**What you will do**
(A) Write out the passage of the air quality survey text from "MARKHAM, ON, Aug." to "impact on health.", keeping every word and mark as it appears.
(B) Pick up the article on the IBM air quality survey after its final sentence and keep writing it.

IBM survey: Canadians fearful poor air quality is affecting their health



    MARKHAM, ON, Aug. 20 /CNW/ - Forty per cent of Canadians feel their
health has been affected by poor air quality and most feel the government is
not doing enough to fix the problem, says an IBM survey on the environment's
impact on health.
    The national survey of 2,956 Canadians conducted in February 2007 also
found 12 per cent of Canadians think soil contamination and 11 per cent of
Canadians think poor drinking water quality have negatively affected their
health.
    Researchers are increasingly gathering scientific evidence on the links
between poor environmental conditions and chronic illnesses. In fact, the
Canadian Medical Association Journal stated air pollution has been associated
with increased morbidity and mortality from cardiopulmonary disease and lung
cancer.

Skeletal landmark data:
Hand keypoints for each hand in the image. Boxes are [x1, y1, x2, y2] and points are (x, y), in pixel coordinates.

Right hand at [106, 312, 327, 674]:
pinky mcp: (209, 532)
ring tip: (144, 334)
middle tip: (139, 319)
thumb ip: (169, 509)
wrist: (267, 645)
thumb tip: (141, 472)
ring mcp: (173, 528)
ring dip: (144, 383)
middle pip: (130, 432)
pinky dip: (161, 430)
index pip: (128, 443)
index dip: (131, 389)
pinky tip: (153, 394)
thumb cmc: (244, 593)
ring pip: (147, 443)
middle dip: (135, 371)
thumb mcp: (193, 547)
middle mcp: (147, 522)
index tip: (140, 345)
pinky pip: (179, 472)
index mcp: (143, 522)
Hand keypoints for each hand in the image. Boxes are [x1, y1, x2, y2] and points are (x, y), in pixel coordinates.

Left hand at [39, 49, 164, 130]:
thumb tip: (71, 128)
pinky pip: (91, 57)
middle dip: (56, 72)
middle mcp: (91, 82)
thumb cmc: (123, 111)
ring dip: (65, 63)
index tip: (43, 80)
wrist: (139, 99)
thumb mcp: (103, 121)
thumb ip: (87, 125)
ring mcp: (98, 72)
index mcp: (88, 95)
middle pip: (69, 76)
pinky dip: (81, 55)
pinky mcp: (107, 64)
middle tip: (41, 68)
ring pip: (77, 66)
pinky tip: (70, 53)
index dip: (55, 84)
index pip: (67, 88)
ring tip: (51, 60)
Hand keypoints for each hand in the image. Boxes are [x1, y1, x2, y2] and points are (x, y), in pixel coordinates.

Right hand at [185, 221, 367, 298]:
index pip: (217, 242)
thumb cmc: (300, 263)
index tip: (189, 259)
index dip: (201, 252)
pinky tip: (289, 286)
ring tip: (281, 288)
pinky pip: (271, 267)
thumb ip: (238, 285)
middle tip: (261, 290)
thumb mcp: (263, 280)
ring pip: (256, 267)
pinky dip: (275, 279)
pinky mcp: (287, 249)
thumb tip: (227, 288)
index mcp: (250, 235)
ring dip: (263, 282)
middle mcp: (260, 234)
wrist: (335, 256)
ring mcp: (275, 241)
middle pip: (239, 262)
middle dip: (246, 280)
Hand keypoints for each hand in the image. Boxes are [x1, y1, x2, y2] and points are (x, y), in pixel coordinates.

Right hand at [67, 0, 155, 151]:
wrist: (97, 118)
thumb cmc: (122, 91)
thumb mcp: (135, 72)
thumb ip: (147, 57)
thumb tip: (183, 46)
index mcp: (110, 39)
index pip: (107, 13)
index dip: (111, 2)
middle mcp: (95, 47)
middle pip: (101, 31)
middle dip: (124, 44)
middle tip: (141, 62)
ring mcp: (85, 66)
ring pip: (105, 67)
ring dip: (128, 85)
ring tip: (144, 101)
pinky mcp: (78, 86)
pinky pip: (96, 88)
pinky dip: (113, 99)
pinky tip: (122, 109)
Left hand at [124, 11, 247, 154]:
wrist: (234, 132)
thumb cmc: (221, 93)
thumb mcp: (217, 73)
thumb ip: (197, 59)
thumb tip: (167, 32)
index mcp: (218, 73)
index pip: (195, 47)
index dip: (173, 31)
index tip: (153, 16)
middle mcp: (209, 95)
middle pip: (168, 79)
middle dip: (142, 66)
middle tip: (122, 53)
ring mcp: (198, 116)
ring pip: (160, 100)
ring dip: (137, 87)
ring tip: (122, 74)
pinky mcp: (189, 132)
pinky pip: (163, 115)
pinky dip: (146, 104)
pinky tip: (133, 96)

**Task responses**
(A)
MARKHAM, ON, Aug. 20 /CNW/ - Forty per cent of Canadians feel their
health has been affected by poor air quality and most feel the government is
not doing enough to fix the problem, says an IBM survey on the environment's
impact on health.

(B)
    "It's clear many Canadians have very serious concerns related to their
health and the environment, especially when it comes to the air they breathe,"
said Neil Stuart, a partner in IBM's healthcare consulting practice. "The good
news from the survey is while most feel the environment has gotten worse, the
majority also are taking personal action to reduce their risks."
    According to the IBM survey, for one in 20 this means moving to another
town or city. More than half of respondents, however, focus on reducing the
effects of pollutants inside their homes. For others it means spreading the
word (46 per cent), or signing a petition (30 per cent).
    Young people are most likely to be worried about the air quality-health
connection. Respondents 65 years and older are least likely to feel air
quality affects their health (29 per cent) versus people ages 15 to 24
(40 per cent) or 24 to 44 (44 per cent). Those ages 45 to 64 are more likely
to feel that soil contamination impacted their health than those older and
younger than them.
    In urban centres with populations over 100,000, 44 per cent feel poor air
quality affected their health, compared to 35 per cent in populations of 5,000
to 99,9999 and 25 per cent in populations of less then 5,000.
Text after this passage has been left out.